Non, répond la maman. Elle n’ira pas toute seule à son entretien. Comme elle est têtue on lui propose une alternative : un entretien virtuel dans un mois. D’accord. Mais rien n’est sûr, parce qu’il n’y a pas de caméras dans la maternité pour l’instant, elles devraient arriver dans 3 semaines. Si le budget le permet. Nous repartons tous les deux, dépités, angoissés, et cette nuit nous dormons mal.  Il va falloir attendre encore pour avoir des réponses à nos questions, nous nous sentons très seuls. Nous sommes convaincus que les soignants de la maternité pourraient nous apporter beaucoup d’aide et de soutien, par leur engagement et leur savoir-faire. Ce n’est pas pour rien que nous avons tant insisté pour réussir à entrer dans la maternité ! Pourtant, dans le noir, nous nous demandons si nous ne ferions pas mieux d’accoucher à la maison finalement, tous les deux, quitte à prendre des risques, pour ne pas être séparés.[3]

Nous avons longtemps hésité avant d’avoir un enfant, parce que nous nous demandions s’il était judicieux de le faire naître dans ce monde dont beaucoup d’aspects nous inquiètent et nous attristent : le réchauffement climatique, la disparition des écosystèmes, la toute-puissance du Capital.
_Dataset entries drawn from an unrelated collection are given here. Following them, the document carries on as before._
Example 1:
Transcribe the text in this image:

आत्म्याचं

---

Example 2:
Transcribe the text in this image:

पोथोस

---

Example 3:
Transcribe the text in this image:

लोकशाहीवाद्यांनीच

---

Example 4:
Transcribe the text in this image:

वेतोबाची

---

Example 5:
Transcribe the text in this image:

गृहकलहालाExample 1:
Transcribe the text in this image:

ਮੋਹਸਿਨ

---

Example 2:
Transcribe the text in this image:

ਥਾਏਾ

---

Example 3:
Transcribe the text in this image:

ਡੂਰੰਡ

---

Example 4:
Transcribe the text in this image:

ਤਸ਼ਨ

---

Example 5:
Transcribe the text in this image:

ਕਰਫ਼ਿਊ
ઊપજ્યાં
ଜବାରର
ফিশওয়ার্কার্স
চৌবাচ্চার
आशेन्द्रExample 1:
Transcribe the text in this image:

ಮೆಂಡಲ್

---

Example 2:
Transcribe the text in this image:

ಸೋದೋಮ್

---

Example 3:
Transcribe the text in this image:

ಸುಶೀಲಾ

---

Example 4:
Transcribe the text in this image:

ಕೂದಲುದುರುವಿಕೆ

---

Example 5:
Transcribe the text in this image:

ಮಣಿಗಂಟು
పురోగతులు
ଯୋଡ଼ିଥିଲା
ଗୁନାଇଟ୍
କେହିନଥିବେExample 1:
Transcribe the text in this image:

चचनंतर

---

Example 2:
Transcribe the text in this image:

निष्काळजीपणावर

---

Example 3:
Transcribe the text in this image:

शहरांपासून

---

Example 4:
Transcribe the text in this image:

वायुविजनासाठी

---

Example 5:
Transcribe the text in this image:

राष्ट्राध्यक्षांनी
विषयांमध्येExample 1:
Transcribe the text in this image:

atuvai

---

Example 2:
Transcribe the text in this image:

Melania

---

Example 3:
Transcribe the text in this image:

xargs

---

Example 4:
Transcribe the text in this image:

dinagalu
Puis finalement ce qui nous a fait changer d’avis, c’est ce qui pour nous donne du sens à notre existence : le rire, l’affection, le partage. Nous voulons que les premiers instants de la vie de notre enfant soient à l’image de ces valeurs qui nous animent : un moment de communion et de joie, malgré le coronavirus, malgré la peur de la mort. Pour nous, ce qui est important, c’est d’accueillir notre bébé comme nous l’avons conçu, avec amour, avec tendresse. Ensemble.
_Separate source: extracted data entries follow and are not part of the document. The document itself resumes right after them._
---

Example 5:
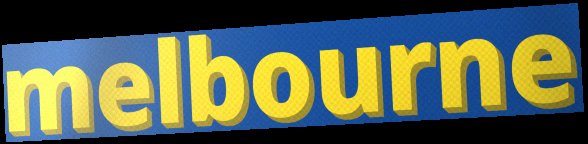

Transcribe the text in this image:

melbourne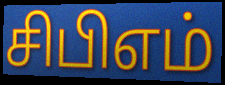
சிபிஎம்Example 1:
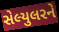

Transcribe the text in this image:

સેલ્યુલરને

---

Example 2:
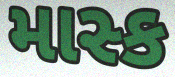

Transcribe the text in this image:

માસ્ક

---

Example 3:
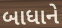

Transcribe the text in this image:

બાધાને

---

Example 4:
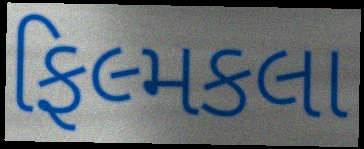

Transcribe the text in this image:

ફિલ્મકલા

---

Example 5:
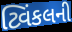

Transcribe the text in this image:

ટ્વિંકલનીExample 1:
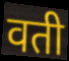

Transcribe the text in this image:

वती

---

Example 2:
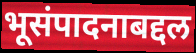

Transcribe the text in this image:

भूसंपादनाबद्दल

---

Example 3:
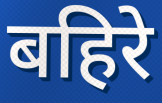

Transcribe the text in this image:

बहिरे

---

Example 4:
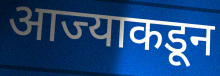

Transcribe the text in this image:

आज्याकडून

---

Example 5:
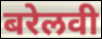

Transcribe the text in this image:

बरेलवी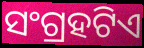
ସଂଗ୍ରହଟିଏ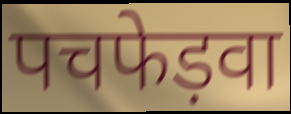
पचफेड़वा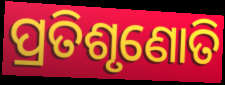
ପ୍ରତିଶୃଣୋତିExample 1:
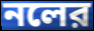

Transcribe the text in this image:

নলের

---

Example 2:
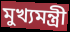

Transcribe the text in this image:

মুখ্যমন্ত্রী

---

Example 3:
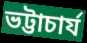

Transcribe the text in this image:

ভট্টাচার্য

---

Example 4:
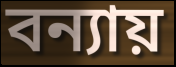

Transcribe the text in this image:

বন্যায়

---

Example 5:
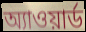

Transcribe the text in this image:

অ্যাওয়ার্ডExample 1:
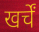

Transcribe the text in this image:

खर्चें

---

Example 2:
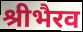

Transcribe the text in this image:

श्रीभैरव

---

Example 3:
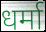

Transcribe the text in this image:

धर्मा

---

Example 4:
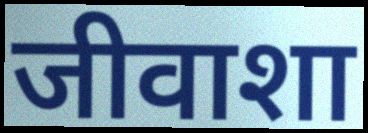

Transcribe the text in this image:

जीवाशा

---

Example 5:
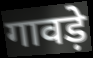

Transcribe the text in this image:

गावड़े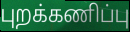
புறக்கணிப்புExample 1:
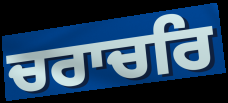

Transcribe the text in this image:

ਚਰਾਚਰਿ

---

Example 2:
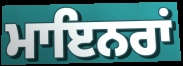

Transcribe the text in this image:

ਮਾਇਨਰਾਂ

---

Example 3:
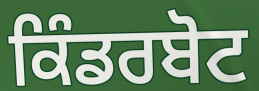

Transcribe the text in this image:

ਕਿੰਡਰਬੋਟ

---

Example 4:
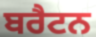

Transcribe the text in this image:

ਬਰੈਟਨ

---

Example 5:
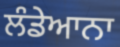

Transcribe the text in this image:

ਲੰਡੇਆਨਾ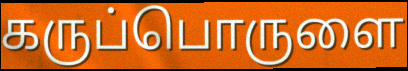
கருப்பொருளை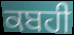
ਕਬਹੀ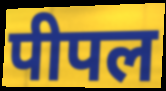
पीपलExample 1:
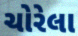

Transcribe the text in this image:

ચોરેલા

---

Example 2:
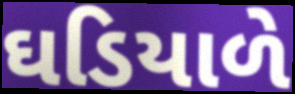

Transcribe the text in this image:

ઘડિયાળે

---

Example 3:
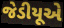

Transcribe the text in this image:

જેડીયૂએ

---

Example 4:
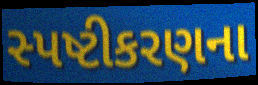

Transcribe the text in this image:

સ્પષ્ટીકરણના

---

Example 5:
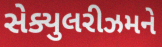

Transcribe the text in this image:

સેક્યુલરીઝમને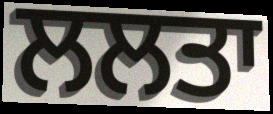
ਲਲਤਾ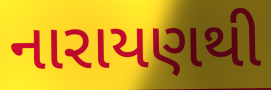
નારાયણથી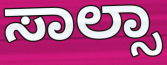
ಸಾಲ್ಸಾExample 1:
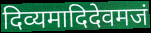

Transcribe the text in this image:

दिव्यमादिदेवमजं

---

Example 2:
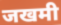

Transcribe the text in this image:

जखमी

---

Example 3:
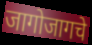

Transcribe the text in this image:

जागोजागचे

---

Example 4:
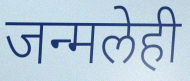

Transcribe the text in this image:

जन्मलेही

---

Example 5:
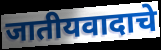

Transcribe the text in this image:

जातीयवादाचे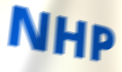
NHP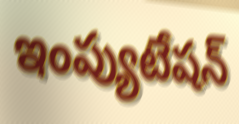
ఇంప్యుటేషన్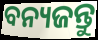
ବନ୍ୟଜନ୍ତୁ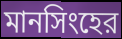
মানসিংহেরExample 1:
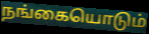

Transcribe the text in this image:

நங்கையொடும்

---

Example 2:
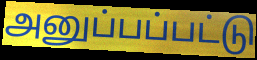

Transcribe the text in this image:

அனுப்பப்பட்டு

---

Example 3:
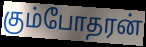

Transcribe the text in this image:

கும்போதரன்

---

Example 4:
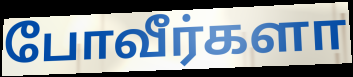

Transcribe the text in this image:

போவீர்களா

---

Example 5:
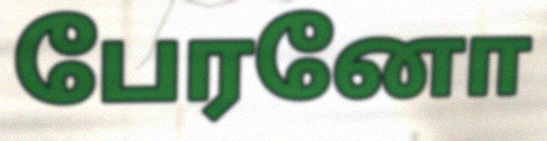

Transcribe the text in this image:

பேரனோ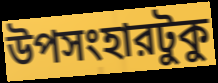
উপসংহারটুকু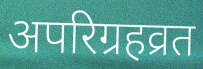
अपरिग्रहव्रत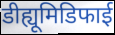
डीह्यूमिडिफाई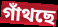
গাঁথছে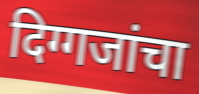
दिग्गजांचाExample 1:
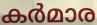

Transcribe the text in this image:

കർമാര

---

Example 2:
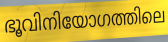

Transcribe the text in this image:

ഭൂവിനിയോഗത്തിലെ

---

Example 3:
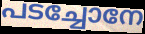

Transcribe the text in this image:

പടച്ചോനേ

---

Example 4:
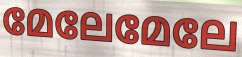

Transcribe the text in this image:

മേലേമേലേ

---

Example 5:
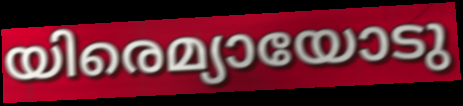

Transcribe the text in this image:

യിരെമ്യായോടുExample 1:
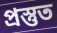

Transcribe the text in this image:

প্রস্তুত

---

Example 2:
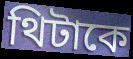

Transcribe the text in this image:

থিটাকে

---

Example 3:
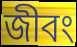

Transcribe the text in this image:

জীবং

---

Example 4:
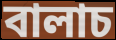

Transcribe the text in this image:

বালাচ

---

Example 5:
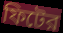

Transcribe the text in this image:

ফিটের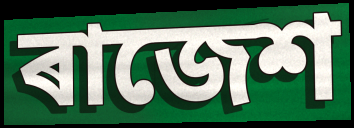
ৰাজেশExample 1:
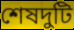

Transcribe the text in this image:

শেষদুটি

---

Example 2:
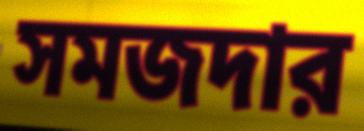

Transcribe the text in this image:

সমজদার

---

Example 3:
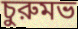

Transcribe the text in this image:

চুরুমভ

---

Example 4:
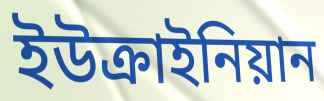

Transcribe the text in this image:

ইউক্রাইনিয়ান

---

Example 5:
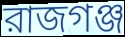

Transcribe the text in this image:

রাজগঞ্জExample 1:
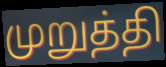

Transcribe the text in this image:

முறுத்தி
[1] Hodnett, E.D., Gates, S., Hofmeyr, G.J., Sakala, C., et J. Weston, “Continuous support for women during childbirth”, Cochrane Database of Systematic Reviews 2, 2011.
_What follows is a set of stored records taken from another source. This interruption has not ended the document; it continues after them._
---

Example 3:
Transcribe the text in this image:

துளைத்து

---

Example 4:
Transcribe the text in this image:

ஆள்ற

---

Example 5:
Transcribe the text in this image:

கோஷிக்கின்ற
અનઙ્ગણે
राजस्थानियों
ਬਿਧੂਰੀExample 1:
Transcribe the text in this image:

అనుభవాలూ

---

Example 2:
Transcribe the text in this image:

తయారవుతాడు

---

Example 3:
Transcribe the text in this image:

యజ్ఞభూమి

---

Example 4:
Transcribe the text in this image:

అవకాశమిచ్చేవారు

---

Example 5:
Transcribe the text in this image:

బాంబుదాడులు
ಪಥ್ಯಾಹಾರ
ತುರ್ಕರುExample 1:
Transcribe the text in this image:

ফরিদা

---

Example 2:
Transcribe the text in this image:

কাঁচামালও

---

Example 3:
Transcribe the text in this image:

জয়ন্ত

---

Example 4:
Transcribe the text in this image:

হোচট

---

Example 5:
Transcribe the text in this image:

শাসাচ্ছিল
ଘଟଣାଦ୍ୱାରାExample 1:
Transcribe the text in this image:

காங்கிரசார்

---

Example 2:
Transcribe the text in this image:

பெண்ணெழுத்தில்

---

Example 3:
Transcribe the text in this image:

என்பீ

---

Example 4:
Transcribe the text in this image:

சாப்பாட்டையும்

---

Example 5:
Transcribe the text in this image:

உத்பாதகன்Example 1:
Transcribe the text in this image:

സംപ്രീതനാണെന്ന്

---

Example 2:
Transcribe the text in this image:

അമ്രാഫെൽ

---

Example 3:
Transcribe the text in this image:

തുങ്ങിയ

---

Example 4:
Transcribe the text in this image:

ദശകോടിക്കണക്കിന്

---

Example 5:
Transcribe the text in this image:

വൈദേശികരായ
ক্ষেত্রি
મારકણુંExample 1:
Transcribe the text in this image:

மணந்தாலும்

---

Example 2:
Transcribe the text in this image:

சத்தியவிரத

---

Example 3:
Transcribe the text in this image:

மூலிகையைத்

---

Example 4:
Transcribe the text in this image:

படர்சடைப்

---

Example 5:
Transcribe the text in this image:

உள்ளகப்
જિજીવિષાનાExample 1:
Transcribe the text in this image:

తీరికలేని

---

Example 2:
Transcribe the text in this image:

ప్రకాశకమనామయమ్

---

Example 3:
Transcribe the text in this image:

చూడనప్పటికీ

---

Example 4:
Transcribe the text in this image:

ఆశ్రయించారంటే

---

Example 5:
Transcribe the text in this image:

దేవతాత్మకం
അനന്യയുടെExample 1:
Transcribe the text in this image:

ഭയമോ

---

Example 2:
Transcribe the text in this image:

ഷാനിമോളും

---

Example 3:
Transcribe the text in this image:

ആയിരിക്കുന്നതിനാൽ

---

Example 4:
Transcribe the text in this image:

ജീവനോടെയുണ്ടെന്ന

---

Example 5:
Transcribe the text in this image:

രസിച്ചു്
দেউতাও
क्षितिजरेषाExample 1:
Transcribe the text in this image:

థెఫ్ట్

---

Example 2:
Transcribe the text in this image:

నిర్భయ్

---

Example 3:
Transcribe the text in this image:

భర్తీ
[2] Cronenwett, L.R., et L.L. Newmark, « Fathers’ response to childbirth”, Nursing Research, 23,3,1974, p. 210 - 217

[3] Impossible de trouver une sage-femme qui pratique les accouchements à domicile dans notre région ! Il faut dire que contrairement à d’autres pays, cette pratique n’est pas du tout encouragée en France, et les sages-femmes pratiquant des AAD ont l’obligation de souscrire une assurance en responsabilité civile et professionnelle couvrant la pratique des AAD (article L.1142-2 du Code de la Santé Publique et de la loi du 4 mars 2002), assurance qui leur coûte entre 19.000 et 25.000€.